"Das gab es bei Honecker nicht"
Forum befaßte sich mit "Freiheit" und "Sicherheit" in der heutigen Gesellschaft
Neudietendorf (fr) - "Das hat es bei Honecker nicht gegeben!" Mit diesem Satz reagieren Menschen im Osten Deutschlands nicht selten auf Vorfälle in der Gesellschaft. So mancher fühlt sich zunehmend weniger sicher und äußert sich unzufrieden über den Zustand der inneren Sicherheit. Denn mit der gewonnenen Freiheit in der pluralistisch-demokratischen Bundesrepublik hat zugleich bei vielen die Lebensangst zugenommen und ist für so manchen zum ständigen Begleiter geworden.
Um über die "Spannung zwischen Freiheit und Sicherheit als ethisches und politisches Problem" nachzudenken, hatten die Katholische und die Evangelische Akademie im Land Thüringen Christen beider Konfessionen am vergangenen Wochenende nach Neudietendorf eingeladen. Theologen und Politiker stellten sich bei verschiedenen Foren aus ihren je eigenen Perspektiven der Thematik.
Nach Kenntnis des Polizei-Seelsorgers des Bistums Dresden-Meißen, Dr. Peter Knorn, ist das subjektive Sicherheitsgefühl der Menschen negativer als die objektive Sicherheitslage. Das resultiere daraus, daß heute mehr Straftaten durch die Medien öffentlich gemacht würden als dies in der DDR der Fall war, so Dr. Knorn im Rahmen eines Vortrages zum Thema "Freiheit und Sicherheit. Ein ethisches Dilemma". Zudem habe sich die Erfassungsstatistik geändert: Jeder kleine Ladendiebstahl werde jetzt als Straftat erfaßt.
"Freiheit steht nicht gegen Sicherheit.", so der Polizei-Pfarrer. Eine größere öffentliche Sicherheit könne nicht durch Einschränkung der Freiheit erreicht werden. Dr. Knorn: "Daß ich Freiheit ausüben kann, das macht meine Sicherheit aus." Bei der Erhöhung der öffentlichen Sicherheit spiele die Prävention (Vorbeugung) eine große Rolle, so der Polizei-Seelsorger. Hier trügen nicht nur der Einzelne, sondern auch die gesellschaftlichen Gruppen wie Familien, Schulen, Unternehmen, Kommunen und Kirchen Verantwortung.
"Menschen, die nach Sicherheit schreien, wollen Geborgenheit." Darauf wies der Thüringer evangelische Landesbischof Roland Hoffmann im Rahmen des Forums "Freiheit und Sicherheit. Ein Thema der Verkündigung" hin. Freiheit und Sicherheit seien "eine Glaubensfrage". Sie müßten "von Gott her angenommen werden", so der Theologe. Die Kirche habe eine Botschaft, die sie in die Gesellschaft hineinzubringen habe. Die vier gesellschaftlichen Bereiche Politik, Wirtschaft, Kultur/ Wissenschaft und Religion müßten miteinander kommunizieren, seien heute aber oft von einander isoliert. Aufgabe der Kirche sei es, diese Bereiche zu verzahnen.
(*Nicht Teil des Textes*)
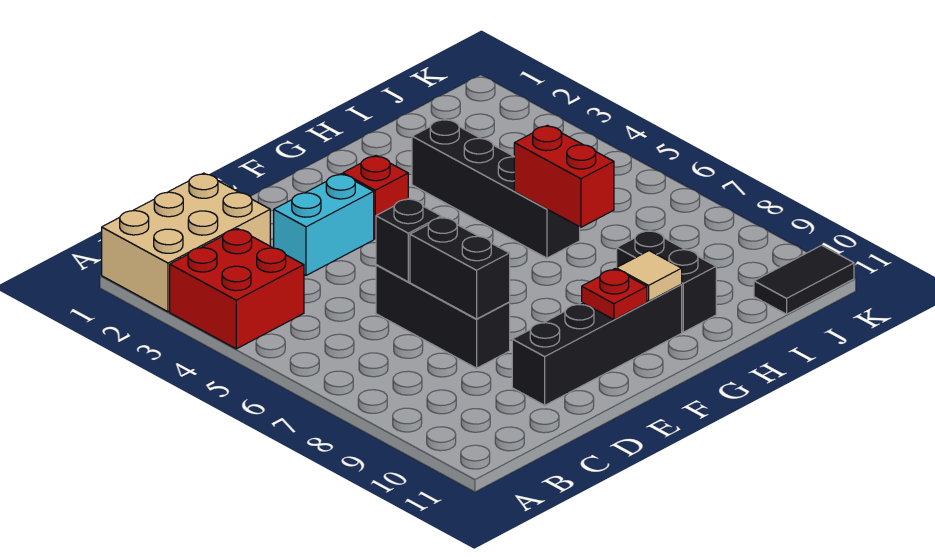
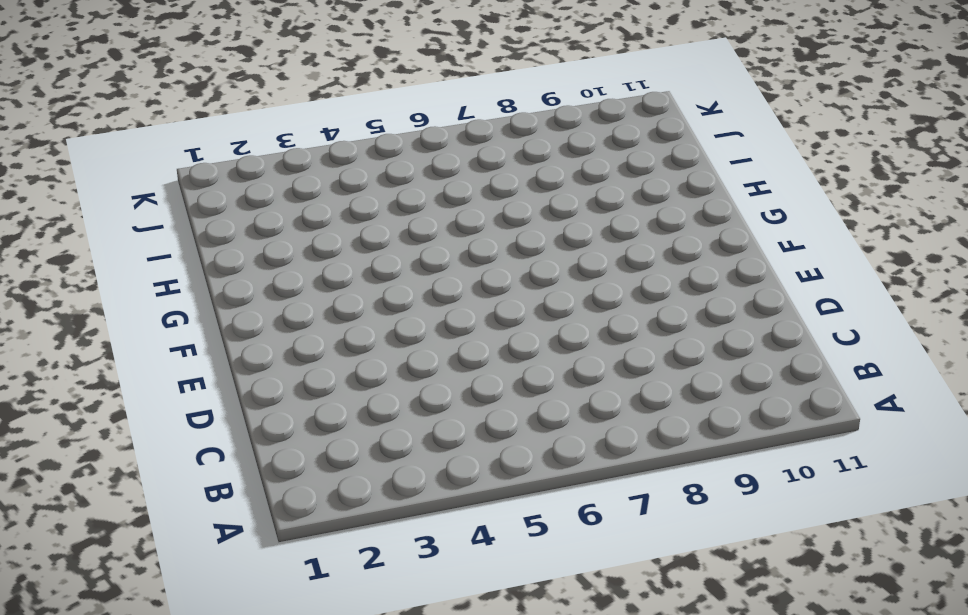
none -> tan brick A1:C2 level 1
none -> red brick A3:B4 level 1
none -> cyan brick D3:E3 level 1

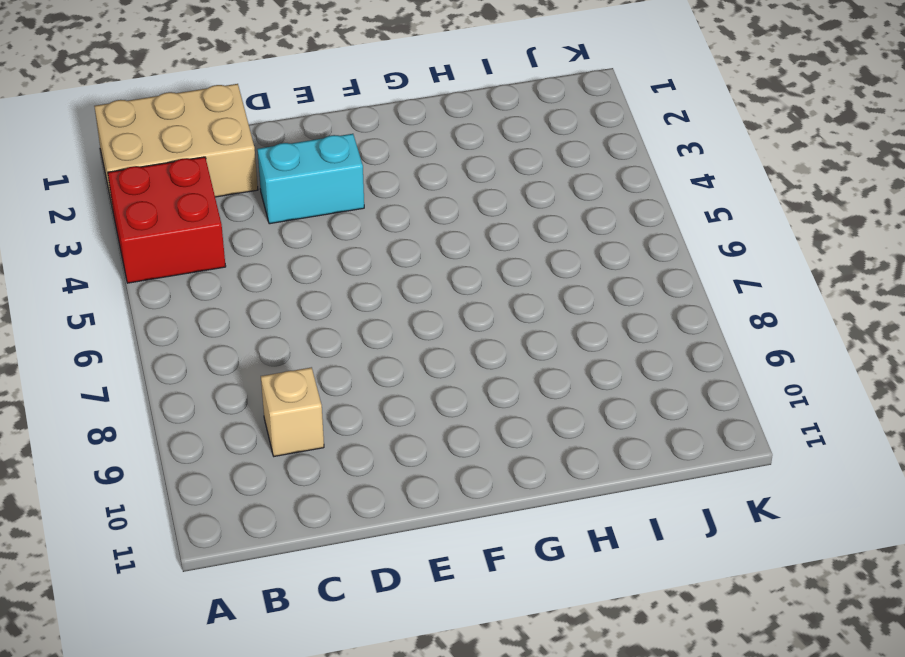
tan brick C9 level 1 -> none
none -> black brick D6:D8 level 1
none -> black brick D10:G10 level 1
none -> red brick F3 level 1

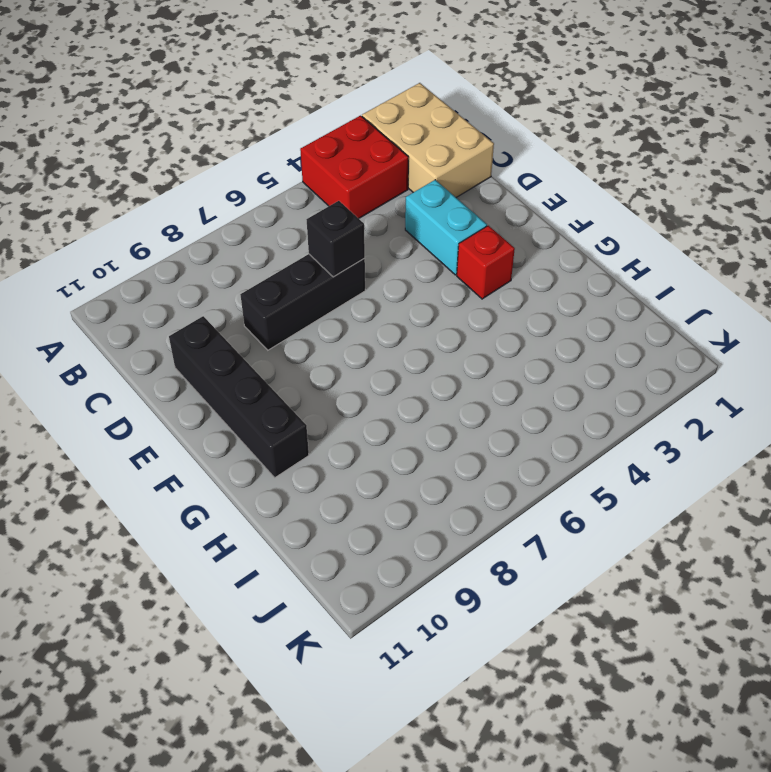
none -> black brick H3:H6 level 1
none -> black brick H9:H10 level 1
none -> black tile J11:K11 level 1

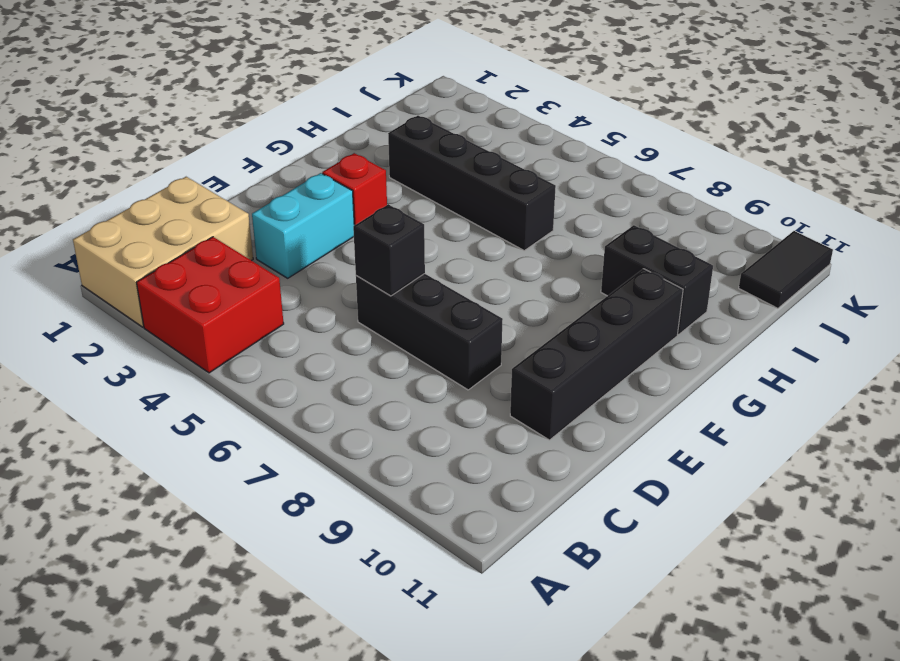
none -> black brick D7:D8 level 2
none -> red plate F10 level 2
none -> tan tile G10 level 2

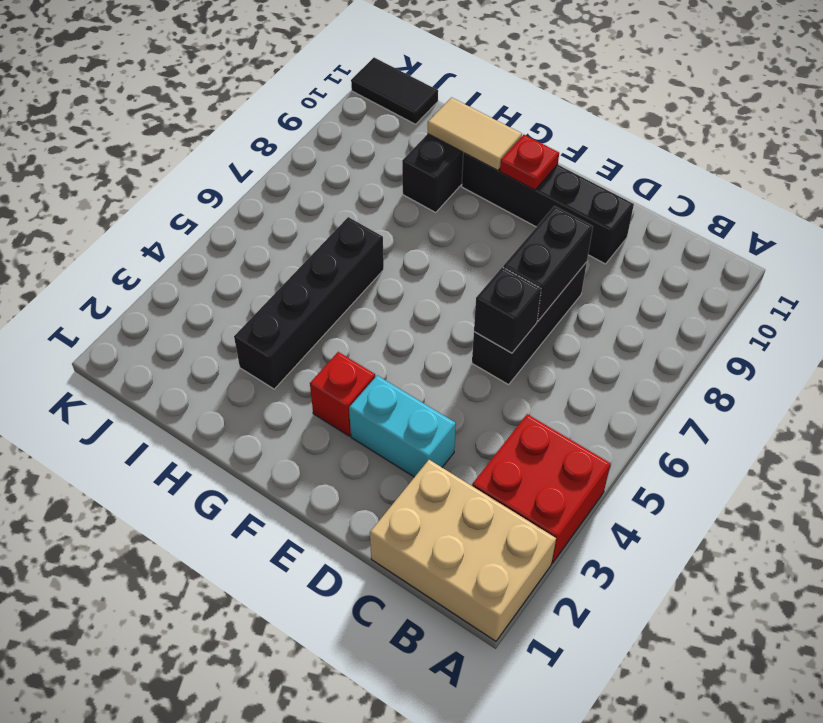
tan tile G10:H10 level 2 -> tan tile G10 level 2
none -> red brick H6:H7 level 2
Der Seelsorgeamtsleiter im Bistum Erfurt, Ordinariatsrat Gerhard Stöber, sieht in der Solidarität ein wichtiges Bindeglied zwischen den vier gesellschaftlichen Bereichen. Sie aufzukündigen bedeute eine Gefahr für die Gesellschaft. Viele Menschen erlebten die Gesellschaft heute kälter als früher. Der Sicherheitsabstand zum anderen werde größer. Stöber: Die neue Einsamkeit hat explosiv zugenommen. Sie ist ein Ergebnis der Angst. Er wisse aus vielen Gesprächen, daß die Angst vor dem, was vielleicht kommen kann, größer sei als die reale Bedrohung, so der Domkapitular. Dem sei entgegenzuhalten: Wenn die Grundbezüge eines Menschen stimmen, weiß er sich sicher. Wo der Mensch seine Beziehung zum anderen geklärt hat, erfährt er Freiheit in der Bindung. Rat Stöber: "Freiheit, die aus dem Herzen kommt, gibt Sicherheit."
Weitere Foren befaßten sich mit Erwartungen und Möglichkeiten hinsichtlich von Freiheit und Sicherheit im kommunalen Bereich sowie auf Landesebene. Einigkeit bestand unter den Teilnehmern darüber, daß Christen in politischer Verantwortung mehr tun können und müssen, um Menschen Ängste zu nehmen und um ihnen ein größeres Sicherheitsgefühl zu geben.